The long-standing relationship between stock markets and cryptocurrency markets is expected to weaken in the long run, according to a recent research report by Wall Street banking giant Citigroup (C). The report, released on Monday, highlights key factors that could contribute to a gradual decline in the equity-crypto correlation as the digital asset market continues to evolve.
Declining Correlation as Crypto Matures
While equities have historically been a major macroeconomic driver for the crypto market, Citi analysts believe this influence will diminish over time. According to the report, as cryptocurrency matures as an asset class, gains a broader investor base, and experiences technological advancements, its dependency on stock market trends is likely to decrease.
“The equity-crypto correlation is likely to fall over time as the nascent asset class matures, the investor base grows, technology advances, and adoption progresses,” the report stated. This shift could mark a new era for cryptocurrencies, making them more independent from traditional financial markets.
Speculation and Market Risks
Despite this projected weakening correlation, Citi warns that the speculative nature of cryptocurrency markets remains a key factor in market behavior. The bank notes that risk asset correlations may become exaggerated, especially during periods of heightened volatility or risk-off events, where investors shift capital away from riskier assets to safer investments.
The report suggests that clearer regulations in the U.S. could lead to more “idiosyncratic price action,” meaning that crypto assets may start reacting to their own unique factors rather than following broader market trends. Analysts led by Alex Saunders emphasized that regulatory transparency could make crypto price movements less dependent on traditional financial markets.
Bitcoin’s Volatility and Institutional Adoption
Citi’s report also provides insights into Bitcoin’s (BTC) long-term price stability. The bank predicts that Bitcoin’s volatility will continue to decline as institutional adoption of the asset grows. Greater participation from large-scale investors, hedge funds, and corporations is expected to bring more stability to the crypto market, reducing extreme price swings.
Additionally, Citi noted that in the past year, cryptocurrency was the only asset class whose market capitalization, as a percentage of U.S. equities, showed significant growth. This trend indicates that despite market fluctuations, crypto continues to attract investment interest, solidifying its place in the financial ecosystem.
Bitcoin’s Growing Relationship with Gold
One of the more intriguing insights from Citi’s research is Bitcoin’s increasing correlation with gold. The bank suggests that this trend could signal Bitcoin’s growing use as a store of value, a narrative that has gained traction among investors looking for alternatives to traditional safe-haven assets.
“Bitcoin’s correlation to gold is also worth tracking as it may be an early sign of the ‘store of value’ use case,” the report stated. If this correlation strengthens, Bitcoin could further position itself as “digital gold,” a term often used to describe its potential role in wealth preservation.

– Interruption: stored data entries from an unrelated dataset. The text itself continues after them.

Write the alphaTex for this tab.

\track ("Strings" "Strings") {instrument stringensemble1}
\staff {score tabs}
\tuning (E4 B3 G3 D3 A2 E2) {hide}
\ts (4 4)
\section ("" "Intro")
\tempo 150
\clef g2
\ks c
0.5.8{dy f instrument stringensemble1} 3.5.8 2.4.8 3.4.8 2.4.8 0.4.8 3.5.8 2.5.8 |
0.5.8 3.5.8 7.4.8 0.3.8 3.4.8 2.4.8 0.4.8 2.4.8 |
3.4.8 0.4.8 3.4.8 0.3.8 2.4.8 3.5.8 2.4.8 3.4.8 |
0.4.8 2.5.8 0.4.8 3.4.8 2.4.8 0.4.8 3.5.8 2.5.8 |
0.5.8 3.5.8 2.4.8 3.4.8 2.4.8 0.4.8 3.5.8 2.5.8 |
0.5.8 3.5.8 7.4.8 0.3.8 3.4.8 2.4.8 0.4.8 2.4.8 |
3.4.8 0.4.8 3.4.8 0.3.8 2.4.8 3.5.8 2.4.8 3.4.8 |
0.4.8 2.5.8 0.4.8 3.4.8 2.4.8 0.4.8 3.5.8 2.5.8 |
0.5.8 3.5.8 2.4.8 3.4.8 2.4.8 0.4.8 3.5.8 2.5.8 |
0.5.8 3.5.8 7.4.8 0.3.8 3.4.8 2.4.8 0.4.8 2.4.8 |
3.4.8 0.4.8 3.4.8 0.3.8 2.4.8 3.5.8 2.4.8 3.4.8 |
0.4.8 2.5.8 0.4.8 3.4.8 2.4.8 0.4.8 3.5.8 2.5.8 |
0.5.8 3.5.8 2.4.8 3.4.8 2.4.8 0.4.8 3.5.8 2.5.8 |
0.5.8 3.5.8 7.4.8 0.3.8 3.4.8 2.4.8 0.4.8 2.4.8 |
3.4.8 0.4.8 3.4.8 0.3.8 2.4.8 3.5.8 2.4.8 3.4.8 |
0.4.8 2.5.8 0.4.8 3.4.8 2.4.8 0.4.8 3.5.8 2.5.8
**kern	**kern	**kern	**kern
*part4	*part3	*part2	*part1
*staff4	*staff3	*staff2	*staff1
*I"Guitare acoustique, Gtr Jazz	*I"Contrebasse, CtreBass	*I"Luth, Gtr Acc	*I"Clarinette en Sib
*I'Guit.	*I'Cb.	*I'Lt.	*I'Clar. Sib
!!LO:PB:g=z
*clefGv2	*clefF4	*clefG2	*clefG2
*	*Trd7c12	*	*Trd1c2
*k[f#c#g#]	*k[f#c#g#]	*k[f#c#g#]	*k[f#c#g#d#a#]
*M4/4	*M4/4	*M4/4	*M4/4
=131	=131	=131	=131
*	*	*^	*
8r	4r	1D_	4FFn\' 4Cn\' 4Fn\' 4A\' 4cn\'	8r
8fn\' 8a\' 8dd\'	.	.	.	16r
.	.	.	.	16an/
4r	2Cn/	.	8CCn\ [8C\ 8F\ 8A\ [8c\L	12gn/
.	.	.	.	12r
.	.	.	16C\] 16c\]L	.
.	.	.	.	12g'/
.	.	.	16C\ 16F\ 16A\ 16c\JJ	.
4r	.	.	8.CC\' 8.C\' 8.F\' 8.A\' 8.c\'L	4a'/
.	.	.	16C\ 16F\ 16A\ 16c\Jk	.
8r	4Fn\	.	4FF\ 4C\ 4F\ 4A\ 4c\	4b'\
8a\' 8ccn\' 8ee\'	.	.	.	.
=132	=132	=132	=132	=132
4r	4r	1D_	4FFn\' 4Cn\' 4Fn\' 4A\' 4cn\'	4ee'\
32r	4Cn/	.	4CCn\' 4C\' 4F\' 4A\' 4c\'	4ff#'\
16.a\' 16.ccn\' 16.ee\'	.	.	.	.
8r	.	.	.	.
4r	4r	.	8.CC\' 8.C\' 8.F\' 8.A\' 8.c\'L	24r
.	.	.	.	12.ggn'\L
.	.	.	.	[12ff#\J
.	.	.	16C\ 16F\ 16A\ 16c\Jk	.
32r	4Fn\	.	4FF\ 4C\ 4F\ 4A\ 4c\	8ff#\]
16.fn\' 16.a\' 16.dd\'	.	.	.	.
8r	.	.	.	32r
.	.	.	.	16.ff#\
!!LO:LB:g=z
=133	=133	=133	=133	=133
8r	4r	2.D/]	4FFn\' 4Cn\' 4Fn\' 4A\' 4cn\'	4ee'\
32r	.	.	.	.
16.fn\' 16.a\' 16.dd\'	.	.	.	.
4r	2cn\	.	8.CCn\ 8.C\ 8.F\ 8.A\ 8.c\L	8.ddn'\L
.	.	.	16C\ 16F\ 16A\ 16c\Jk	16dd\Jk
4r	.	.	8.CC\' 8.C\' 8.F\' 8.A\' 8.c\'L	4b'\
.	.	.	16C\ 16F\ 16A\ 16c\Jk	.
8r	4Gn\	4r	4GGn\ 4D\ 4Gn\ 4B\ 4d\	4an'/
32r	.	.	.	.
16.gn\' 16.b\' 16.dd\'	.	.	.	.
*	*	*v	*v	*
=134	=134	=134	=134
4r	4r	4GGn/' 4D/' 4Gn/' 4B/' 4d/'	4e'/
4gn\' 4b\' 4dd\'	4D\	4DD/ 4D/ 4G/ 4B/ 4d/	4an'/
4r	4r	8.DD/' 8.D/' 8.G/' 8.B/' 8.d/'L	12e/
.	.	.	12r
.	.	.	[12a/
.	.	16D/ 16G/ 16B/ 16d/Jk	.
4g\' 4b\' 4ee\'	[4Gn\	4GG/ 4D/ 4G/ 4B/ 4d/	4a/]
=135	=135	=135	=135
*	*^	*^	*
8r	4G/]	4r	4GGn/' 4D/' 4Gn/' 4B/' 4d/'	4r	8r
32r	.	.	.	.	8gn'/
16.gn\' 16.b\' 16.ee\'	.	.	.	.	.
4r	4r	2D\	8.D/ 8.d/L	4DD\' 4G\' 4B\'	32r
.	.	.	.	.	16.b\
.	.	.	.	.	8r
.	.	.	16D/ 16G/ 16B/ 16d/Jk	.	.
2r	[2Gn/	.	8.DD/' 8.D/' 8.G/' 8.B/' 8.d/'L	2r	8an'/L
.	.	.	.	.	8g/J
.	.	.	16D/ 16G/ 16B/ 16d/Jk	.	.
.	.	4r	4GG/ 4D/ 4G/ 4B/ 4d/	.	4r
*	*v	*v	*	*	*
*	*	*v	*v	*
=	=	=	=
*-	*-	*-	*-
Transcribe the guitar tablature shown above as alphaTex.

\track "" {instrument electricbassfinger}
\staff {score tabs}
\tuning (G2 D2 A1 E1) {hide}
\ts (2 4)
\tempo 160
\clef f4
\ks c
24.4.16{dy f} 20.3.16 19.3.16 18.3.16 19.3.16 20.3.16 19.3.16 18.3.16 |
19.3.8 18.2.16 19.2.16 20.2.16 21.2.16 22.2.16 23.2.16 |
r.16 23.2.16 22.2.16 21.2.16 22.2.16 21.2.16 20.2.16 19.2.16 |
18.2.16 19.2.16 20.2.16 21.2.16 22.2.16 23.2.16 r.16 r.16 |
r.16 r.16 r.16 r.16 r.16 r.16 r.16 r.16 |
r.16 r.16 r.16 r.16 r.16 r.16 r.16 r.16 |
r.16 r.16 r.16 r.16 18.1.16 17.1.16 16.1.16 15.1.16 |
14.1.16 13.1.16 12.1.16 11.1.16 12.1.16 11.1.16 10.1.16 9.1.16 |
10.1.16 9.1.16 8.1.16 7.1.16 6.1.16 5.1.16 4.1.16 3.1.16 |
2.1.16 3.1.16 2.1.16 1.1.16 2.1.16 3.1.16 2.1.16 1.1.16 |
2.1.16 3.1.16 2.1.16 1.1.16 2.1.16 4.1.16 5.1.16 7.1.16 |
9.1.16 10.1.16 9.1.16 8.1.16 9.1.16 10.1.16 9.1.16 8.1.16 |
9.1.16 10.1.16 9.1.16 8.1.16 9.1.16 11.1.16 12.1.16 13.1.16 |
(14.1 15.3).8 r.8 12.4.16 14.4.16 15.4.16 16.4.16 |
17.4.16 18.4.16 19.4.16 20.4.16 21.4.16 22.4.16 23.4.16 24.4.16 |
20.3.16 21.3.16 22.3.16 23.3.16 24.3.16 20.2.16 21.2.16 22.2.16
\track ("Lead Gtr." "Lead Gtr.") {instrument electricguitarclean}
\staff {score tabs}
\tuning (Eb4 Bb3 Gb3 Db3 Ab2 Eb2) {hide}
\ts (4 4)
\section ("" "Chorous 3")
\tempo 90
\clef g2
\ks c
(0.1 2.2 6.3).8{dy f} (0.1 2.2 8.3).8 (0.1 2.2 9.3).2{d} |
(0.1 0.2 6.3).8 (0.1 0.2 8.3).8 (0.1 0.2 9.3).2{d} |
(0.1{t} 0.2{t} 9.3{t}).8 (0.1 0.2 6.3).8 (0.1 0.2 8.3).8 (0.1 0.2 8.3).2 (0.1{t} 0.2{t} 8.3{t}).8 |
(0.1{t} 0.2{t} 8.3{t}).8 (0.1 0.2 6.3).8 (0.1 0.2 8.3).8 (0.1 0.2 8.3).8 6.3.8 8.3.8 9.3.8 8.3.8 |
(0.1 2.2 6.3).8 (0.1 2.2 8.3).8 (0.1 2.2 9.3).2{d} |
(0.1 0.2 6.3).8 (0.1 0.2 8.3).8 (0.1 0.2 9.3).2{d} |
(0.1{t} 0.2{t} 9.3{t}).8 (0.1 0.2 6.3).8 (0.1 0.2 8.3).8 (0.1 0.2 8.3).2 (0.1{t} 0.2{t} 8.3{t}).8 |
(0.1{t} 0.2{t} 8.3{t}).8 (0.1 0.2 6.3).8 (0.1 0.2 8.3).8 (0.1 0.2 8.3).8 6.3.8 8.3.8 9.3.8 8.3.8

The Future of Crypto Independence
The weakening relationship between equities and crypto could signal a turning point for digital assets, allowing them to develop as an independent asset class. As the industry continues to mature, regulations evolve, and institutional involvement increases, cryptocurrencies may exhibit less reliance on stock market movements and instead move based on their own fundamentals.
For investors, Citi’s report highlights an important shift in market dynamics, emphasizing the need to watch developments in regulation, institutional adoption, and the evolving role of Bitcoin as a store of value.
Citi’s latest findings present an optimistic outlook for the cryptocurrency industry’s future, particularly in terms of its long-term independence from traditional financial markets. As crypto adoption and innovation continue, investors and analysts will be keenly observing whether these predictions hold true and what it could mean for the future of digital assets.